As has been written in this blog before, trust transparency is associated with a multifold increase in impact, credibility and ultimately satisfaction. When you operate with trust transparency high on your agenda, you tend to win. The converse, though, can lead to major negative consequences, as a story making its way around newsrooms and water coolers attests.
News recently emerged that national credit bureau and scorer Equifax, Inc. had a ‘known’ vulnerability that exposed private information including names and social security information for up to 143 million Americans. Equifax learned about the breach in late July, but the issue apparently started apparently in March, as per a recent Bloomberg story. Ultimately, and worse for everyone concerned, was the fact that it was only two weeks ago that the company notified its customers. This lack of transparency immediately exacerbated the situation, causing a huge backlash and even more news space. To compound a damning situation, it was then disclosed that during the gap between when the company found out there was a breach and notifying its customers, executives sold nearly $2 million worth of company stock instigating more fanfare and a political commentary as Senator Heidi Heitkamp, a North Dakota Democrat who sits on the Senate Banking Committee, called the news, ‘disturbing’.

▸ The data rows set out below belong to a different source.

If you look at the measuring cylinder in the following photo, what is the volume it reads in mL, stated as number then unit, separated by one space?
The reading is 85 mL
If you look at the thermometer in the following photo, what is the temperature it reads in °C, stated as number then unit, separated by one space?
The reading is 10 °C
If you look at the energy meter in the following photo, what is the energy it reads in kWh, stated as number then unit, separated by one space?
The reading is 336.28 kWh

Equifax made a bad situation worse, making a free offer as amends, using such confusing language that it appeared that those taking up the offer were giving up their rights to ultimately sue the company, which created another, more virulent social media backlash. It certainly was not lost in the situation that ironically, the entire credit score system relies on trust transparency, and this domino breaching of the public trust, dominated the headlines rather than what might have been a legitimate, effective crisis response strategy.

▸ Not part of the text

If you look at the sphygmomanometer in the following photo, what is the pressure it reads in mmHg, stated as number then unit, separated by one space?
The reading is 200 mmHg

So, in this battle to operate transparently and regain trust, as Bloomberg noted, in a showdown between a big company and social media, the big company blinked.
As of September 12, Equifax is facing 30 lawsuits. Was it trying to pull a fast one and head off class action? Did the executives who sold $1.8M in stock really not know about the breach when they sold? At some point, those details might not matter as one measures the trust deficiency consumers now have in the company. CNBC describes what really went wrong for Equifax as a classic example of the response being part of the problem, describing it as “Equifax breach response turns dumpster fire”. The company’s stock is down 20% since the announcement, despite it actually doing several things right. Fundamentally though, the company obviously refused to be ‘clear-eyed about weaknesses and vulnerabilities’ (transparent to itself and to outsiders), and the loss of trust through this entire process will impact not only Equifax, but the entire category moving forward.